Nel menu attuale, ovvero quello primaverile c’è un piatto che racconta sia la tradizione della mia terra, sia le suggestioni di un mio viaggio, ovvero i ravioli del plin alla ghiotta, esclusivamente al tovagliolo. I ravioli al plin sono un piatto di ispirazione piemontese che mi ha colpito particolarmente e ho pensato potesse essere un ottimo ‘stratagemma’ per fare mio un piatto della mia terra come il baccalà alla ghiotta. Sa ,quando ci si approccia alla tradizione bisogna essere rispettosi, attenti. Il baccalà alla ghiotta è un’istituzione a Milazzo e io non mi voglio macchiare di vilipendio; quindi, ho cercato di mantenere la sua bontà, ma facendolo mio. 

  • Ho letto attentamente il menu corrente di Balice e mi ha colpito che le uniche parole in siciliano che ha usato sono ‘atturrata’ e ‘astrattu’. Come mai?
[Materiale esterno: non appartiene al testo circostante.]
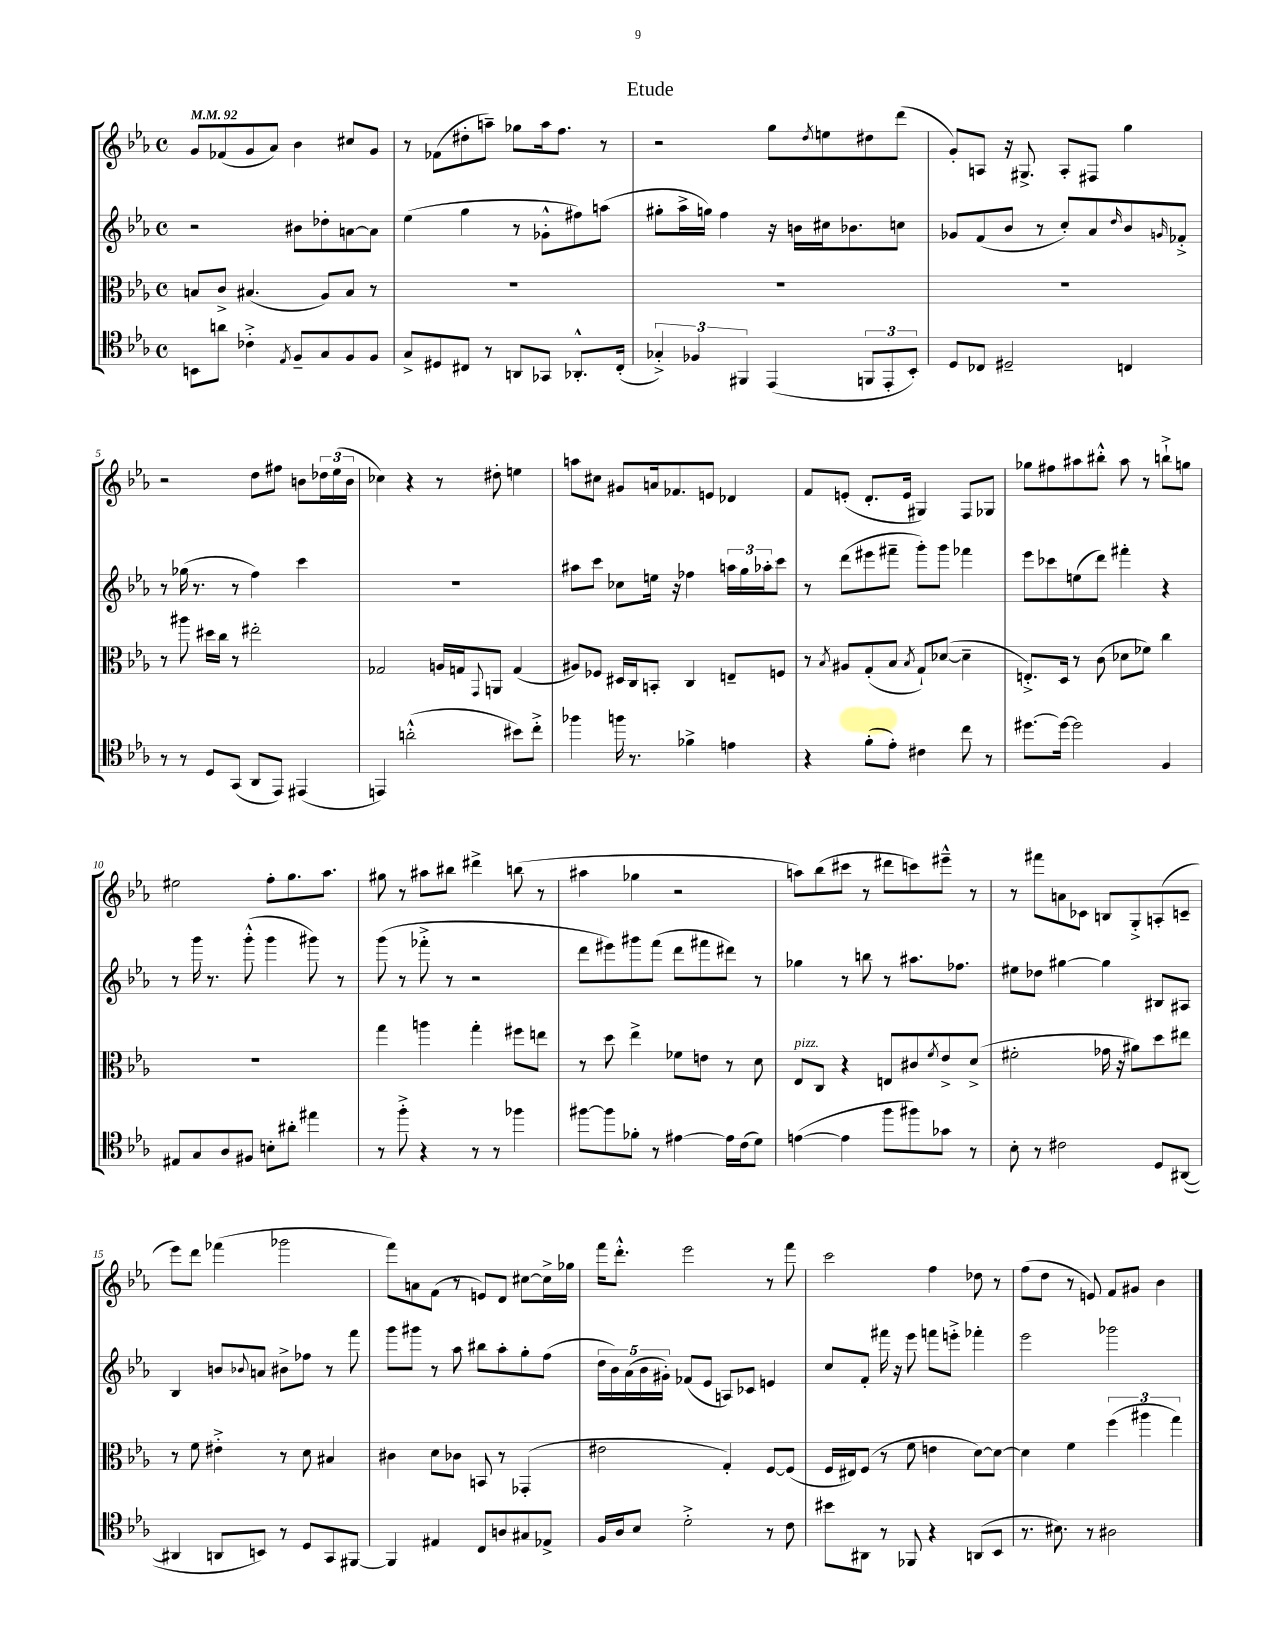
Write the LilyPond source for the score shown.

\header { title = "Etude" }
<<
\new StaffGroup <<
\new Staff = "s0" {
    \clef treble \key ees \major \defaultTimeSignature \time 4/4 \tempo 4 = 92
    g'8 fes'8( g'8 aes'8) bes'4 cis''8 g'8 |
    r8 fes'8( dis''8-. a''8--) ges''8 a''16 f''8. r8 |
    r2 g''8 \acciaccatura { d''8 } e''8 dis''8 d'''8( |
    g'8-.) a8 r16 gis8.-> a8-. fis8 g''4 |
    r2 d''8 fis''8 b'8 \tuplet 3/2 { des''16 ees''16( b'16 } |
    ces''4) r4 r8 dis''8-. e''4 |
    a''8 cis''8 gis'8 a'16 fes'8. e'8 des'4 |
    f'8 e'8-.( d'8.-. e'16 gis4) f8 ges8 |
    ges''8 fis''8 ais''8 bis''8-.-^ ais''8 r8 b''8-!-> g''8 |
    eis''2 f''8-. g''8. aes''8. |
    gis''8 r8 ais''8 bis''8 dis'''4-> b''8( r8 |
    ais''4 ges''4 r2 |
    a''8) bes''8( cis'''8 r8 dis'''8 c'''8) eis'''8---^ r8 |
    r8 fis'''8 a'8 ces'8 b8 g8-.-> a8-.( c'8-- |
    ees'''8) d'''8 fes'''4( ges'''2 |
    f'''8) a'8 f'8( r8 e'8) d'8 cis''8~ cis''16-> ges''16 |
    f'''16 d'''8.-.-^ ees'''2 r8 f'''8 |
    c'''2 f''4 des''8 r8 |
    f''8( d''8 r8 e'8) f'8 gis'8 bes'4 \bar "|." |
}
\new Staff = "s1" {
    \clef treble \key ees \major \defaultTimeSignature \time 4/4
    r2 bis'8 des''8-. a'8~ a'8 |
    ees''4( g''4 r8 ges'8-.-^ fis''8) a''8( |
    gis''8-. aes''16-> g''16) f''4 r16 b'16 cis''16 bes'8. c''8 |
    ges'8 f'8( bes'8 r8 c''8-.) aes'8 \grace { d''16 } bes'8 \grace { g'16 } fes'8-.-> |
    r8 ges''16( r8. r8 f''4) c'''4 |
    R1 |
    ais''8 c'''8 ces''8 e''16 r16 fes''4 \tuplet 3/2 { a''16 g''16 aes''16-. } c'''8 |
    r8 d'''8( eis'''8 fis'''8-- g'''8-.) g'''8 fes'''4 |
    ees'''8 ces'''8 e''8( d'''8) fis'''4-. r4 |
    r8 g'''16 r8. g'''8-.-^( g'''4 gis'''8) r8 |
    g'''8( r8 fes'''8-.-> r8 r2 |
    d'''8 eis'''8) gis'''8 f'''8( d'''8 fis'''8 dis'''8) r8 |
    ges''4 r8 b''8 r8 ais''8. fes''8. |
    eis''8 des''8 gis''4~ gis''4 bis8 ais8 |
    bes4 b'8 \appoggiatura { bes'8 } a'8 bis'8-> fes''8 r8 f'''8 |
    g'''8 gis'''8 r8 aes''8 bis''8 aes''8-. g''8-. f''8( |
    \tuplet 5/4 { d''16 bes'16) aes'16( bes'16 gis'16-.) } fes'8( ees'8 a8) ces'8 e'4 |
    c''8 f'8-. fis'''16 r16 ees'''8 f'''8 e'''8-.-> fes'''4-. |
    ees'''2 ges'''2 \bar "|." |
}
\new Staff = "s2" {
    \clef alto \key ees \major \defaultTimeSignature \time 4/4
    b8 c'8-> bis4.( aes8) bis8 r8 |
    R1 |
    R1 |
    R1 |
    r8 ais''8 dis''16 c''16 r8 eis''2-. |
    ges2 a16 g16 \appoggiatura { g,8 } a,8 g4( |
    ais8) fes8 dis16 c16 b,8-. c4 e8-- f8 |
    r8 \acciaccatura { bes8 } ais8 g8-.( bes8 \acciaccatura { bes8 } g8-!) des'8~( des'4-- |
    e8.-.->) d16 r8 c'8( des'8 fes'8) c''4 |
    R1 |
    g''4 a''4 g''4-. fis''8 e''8 |
    r8 d''8 ees''4-> fes'8 e'8 r8 d'8 |
    ees8^\markup { \italic "pizz." } c8 r4 e8 cis'8 \acciaccatura { f'8 } ees'8-> d'8->( |
    fis'2-. ges'16 r16 ais'8) d''8 eis''8 |
    r8 f'8 eis'4-.-> r8 d'8 bis4 |
    cis'4 d'8 ces'8 b,8 r8 ges,4-.( |
    eis'2 g4-.) f8~ f8( |
    f16 eis16) f8( r8 f'8 e'4 d'8~) d'8~ |
    d'4 f'4 \tuplet 3/2 { f''4( ais''4 g''4) } \bar "|." |
}
\new Staff = "s3" {
    \clef tenor \key ees \major \defaultTimeSignature \time 4/4
    b,8 a'8 ces'4-.-> \acciaccatura { ees8 } f8-- g8 f8 f8 |
    g8-> dis8 cis8 r8 a,8 ges,8 aes,8.-.-^ cis16-.( |
    \tuplet 3/2 { ges4-.->) fes4 fis,4 } ees,4( \tuplet 3/2 { f,8 ees,8-. bes,8-.) } |
    d8 ces8 dis2-- c4 |
    r8 r8 d8 g,8( aes,8 ees,8) eis,4( |
    e,4) a'2-.-^( bis'8) c''8-.-> |
    fes''4 f''16 r8. fes'4-> e'4 |
    r4 f'8-.( ees'8-.) cis'4 c''8 r8 |
    dis''8.~ dis''16~ dis''2 f4 |
    eis8 g8 aes8 fis8 b8-. ais'8-. eis''4 |
    r8 f''8-.-> r4 r8 r8 fes''4 |
    fis''8~ fis''8 fes'8-. r8 eis'4~ eis'16 c'16( d'8) |
    e'4~( e'4 f''8 fis''8) ges'8 r8 |
    bes8-. r8 cis'2 d8 ais,8~( |
    ais,4 a,8 b,8) r8 d8 g,8 fis,8~ |
    fis,4 eis4 c8 a8 gis8 ees8-> |
    f16 aes16 bes8 d'2-.-> r8 c'8 |
    bis'8 ais,8 r8 fes,8 r4 a,8( bes,8 |
    r8. bis8.) r8 ais2 \bar "|." |
}
>>
>>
Non mi piace molto utilizzare il dialetto siciliano nel menu per non cadere nello stereotipo e diventare una macchietta. Utilizzo il siciliano quando diventa l’unica lingua per esprimere un oggetto, un senso, un’identità. Io potrei dire mollica tostata, ma la mollica atturrata è una cosa così tipicamente siciliana, così connessa con la storia, così personale che per me è intraducibile. Idem con l’’astrattu’. Utilizzare il termine estratto o concentrato di pomodoro mi avrebbe ridato un’immagine da supermercato e avrebbe escluso tutta quella tradizione e la tecnica che implica la parola ‘astrattu’.
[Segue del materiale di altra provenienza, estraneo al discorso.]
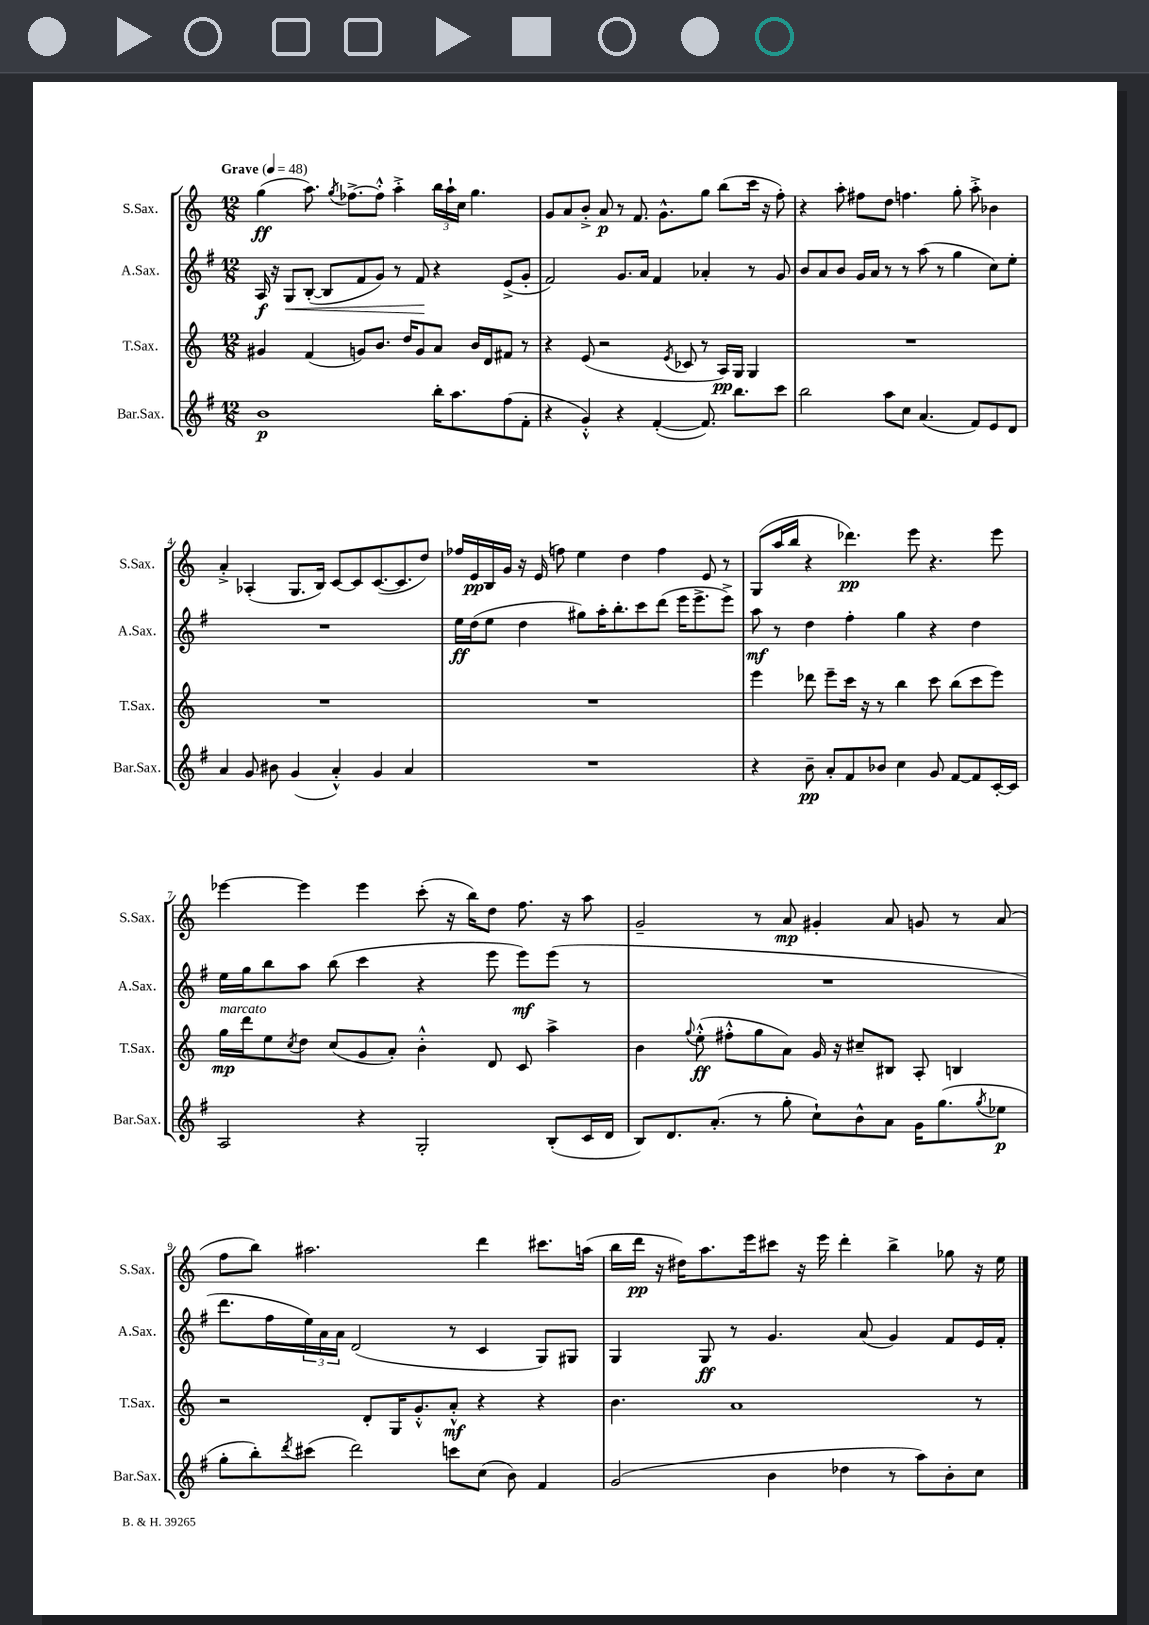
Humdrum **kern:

**kern	**kern	**kern	**kern
*staff4	*staff3	*staff2	*staff1
*clefG2	*clefG2	*clefG2	*clefG2
*k[f#]	*k[]	*k[f#]	*k[]
*M12/8	*M12/8	*M12/8	*M12/8
*MM48	*MM48	*MM48	*MM48
1b	4g#/	16A/	(4gg\
.	.	16r	.
.	.	8G/L	.
.	(4f/	([8B'/J	8.aa\)
.	.	8B/]L	.
.	.	.	8qgg/
.	.	.	[8.ff-^\L
.	8g/L)	8f#/	.
.	8.b/J	8g/J)	8ff-'^^\]J
.	.	8r	4aa'^\
.	16dd/LK	.	.
.	8g/	8f#/	.
16bb'\LK	8a/J	4r	24bb\LL
.	.	.	24aa`\
8.aa\	.	.	.
.	.	.	24cc\JJ
.	16b/LL	.	4.gg\
.	16d/J	.	.
(8ff#\	8f#/J	(8e^/L	.
8f#'\J	8r	8g'/J	.
=	=	=	=
4r	4r	2f#/)	8g/L
.	.	.	8a/
4g'^^/)	(8e/	.	8b'^/J
.	2r	.	8a/
4r	.	8.g/L	8r
.	.	.	8.f/
.	.	16a/Jk	.
([4f#'/	.	4f#/	.
.	.	.	8.g^^\L
.	8qe/	.	.
.	8c-/	.	.
8.f#/])	8r	4a-'/	8gg\J
.	16A/LL)	.	(8bb\L
8.bb\L	16G/JJ	.	.
.	4G/	8r	16ccc\Jk
.	.	.	16r
8ccc\J	.	8g/	8ff'\)
=	=	=	=
2bb\	1.r	8b/L	4r
.	.	8a/	.
.	.	8b/J	8aa'\
.	.	16g/LL	8ff#\L
.	.	16a/JJ	.
8aa\L	.	8r	8dd\J
8cc\J	.	8r	4.ff\
(4.a/	.	(8aa\	.
.	.	8r	.
.	.	4gg\	8gg'\
8f#/L)	.	.	8aa'^\
8e/	.	8cc\L)	4b-\
8d/J	.	8ee'\J	.
=	=	=	=
4a/	1.r	1.r	4a'^/
8g/	.	.	(4A-'/
8b#\	.	.	.
(4g/	.	.	8.G/L
.	.	.	16B/Jk)
4a'^^/)	.	.	[8c/L
.	.	.	8c/]
4g/	.	.	([8.c/
.	.	.	8.c/]
4a/	.	.	.
.	.	.	8dd/J)
=	=	=	=
1.r	1.r	16ee\LL	16ff-/LL
.	.	(16dd\J	16e/
.	.	8ee\J	16B/
.	.	.	16g/JJ
.	.	4dd\	16r
.	.	.	(16e/
.	.	.	8ff\)
.	.	8gg#\L)	4ee\
.	.	16aa'\K	.
.	.	8.bb'\	.
.	.	.	4dd\
.	.	8ccc\	.
.	.	(8ddd\J	4ff\
.	.	16eee\LK	.
.	.	8.eee^\	.
.	.	.	8e/
.	.	8eee^\J)	8r
=	=	=	=
4r	4eee\	8aa\	(8G/L
.	.	8r	16aa/L
.	.	.	16bb/JJ
8b~\	8ddd-\	4dd\	4r
8a'/L	8eee~\L	.	.
8f#/	16ccc\Jk	4ff#'\	4.ddd-\)
.	16r	.	.
8b-/J	8r	.	.
4cc\	4bb\	4gg\	.
.	.	.	8eee\
8g/	8ccc\	4r	4.r
[8f#/L	(8bb\L	.	.
8f#/]	8ccc\	4dd\	.
[16c'/L	8eee\J)	.	8eee\
16c/]JJ	.	.	.
=	=	=	=
2A/	16gg\LL	16ee\LL	[4eee-\
.	16ddd\J	16gg\J	.
.	8ee\	8bb\	.
.	8qcc/	.	.
.	8dd\J	8aa\J	4eee-\]
.	(8cc/L	(8bb\	.
4r	8g/	4ccc\	4eee-\
.	8a'/J)	.	.
2G'/	4b'^^\	4r	(8ccc'\
.	.	.	16r
.	.	.	16bb\LK)
.	8d/	8eee\	8dd\J
.	8c/	8eee\L)	8.ff\
(8B'/L	4aa^\	(8eee\J	.
.	.	.	16r
16c/L	.	8r	8aa\
16d/JJ	.	.	.
=	=	=	=
8B/L)	4b\	1.r	2g~/
8.d/	.	.	.
.	8qqgg/	.	.
.	(8ee'^^\	.	.
(8.a'/J	.	.	.
.	8ff#'^^\L	.	.
8r	8gg\	.	8r
8gg'\	8a\J)	.	8a/
8cc`\L)	16g/	.	4g#'/
.	16r	.	.
8b^^\	8cc#~/L	.	.
8a\J	8B#/J	.	8a/
16g\LK	8A'/	.	8g/
(8.gg\	.	.	.
.	4B/	.	8r
8qgg/	.	.	.
8ee-\J	.	.	(8a/
=	=	=	=
8gg'\L	2r	8.ddd\L	8ff\L
8bb'\)	.	.	8bb\J)
.	.	16ff#\L	.
8qddd/	.	.	.
(8ccc#\J	.	24ee\)	2.aa#\
.	.	24a\	.
.	.	24a\JJ	.
2ddd\)	.	(2d/	.
.	8d'/L	.	.
.	16G/K	.	.
.	8.g'^^/	.	.
8ccc\L	8a'^^/J	8r	.
(8cc\J	4r	4c/	4ddd\
8b\)	.	.	.
4f#/	4r	8G/L)	8.ccc#\L
.	.	8G#/J	.
.	.	.	(16aa\Jk
=	=	=	=
(2g/	4.b\	4G/	16bb\LL
.	.	.	16ddd\JJ
.	.	.	16r
.	.	.	16dd#\LK)
.	.	8G/	8.aa\
.	1a	8r	.
.	.	.	16eee\k
4b\	.	4.g/	8ccc#\J
.	.	.	16r
.	.	.	16eee\
4dd-\	.	.	4ddd'\
.	.	(8a/	.
8r	.	4g/)	4bb^\
8aa\L)	.	.	.
8b'\	.	8f#/L	8gg-\
8cc\J	8r	16e/L	16r
.	.	16f#'/JJ	16ee\
==	==	==	==
*-	*-	*-	*-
  • Ha aperto il ristorante poco prima del lockdown. Quel periodo professionalmente parlando, cosa ha cambiato?

Quel periodo mi ha dato modi di prendere coscienza da un punto di vista imprenditoriale. Mi sono trovato ad affrontare problemi in maniera preventiva. Poi ho avuto tanto tempo per me, per dell’introspezione che è servita sia come a ricerca dei piatti, che come indicazione del metodo imprenditoriale. Ho capito che voglio dedicare il giusto tempo, quantitativamente e qualitativamente, alla mia vita privata e quindi cerco di dare al mio locale dei ritmi ‘umani’.

  • Lei è, insieme al WWF, impegnato in un progetto pesca ‘sostenibile’. Di recente la notizia che sono riusciti a ricreare, oltre la carne, anche il pesce sintetico. Lo userebbe?

Non mi sono informato benissimo perché non ho avuto tempo e la vedo anche come un’eventualità molto lontana qui in Italia, dove queste pratiche sono illegali. Io miro alla sostenibilità della mia cucina, ma rimango molto fedele alle possibilità della natura. Penso che ad oggi risponderei che preferisco rinunciare a dei pesci, qualora il loro consumo sia problematico per la natura, piuttosto che usare prodotti sintetici.

Le forzature non mi piacciono e poi quando dico che la mia cucina vuole raccontare delle storie, mi piace raccontassero anche le storie dei produttori locali, storie che io ho modo di ascoltare e che per me sono fondamentali nella scelta degli ingredienti.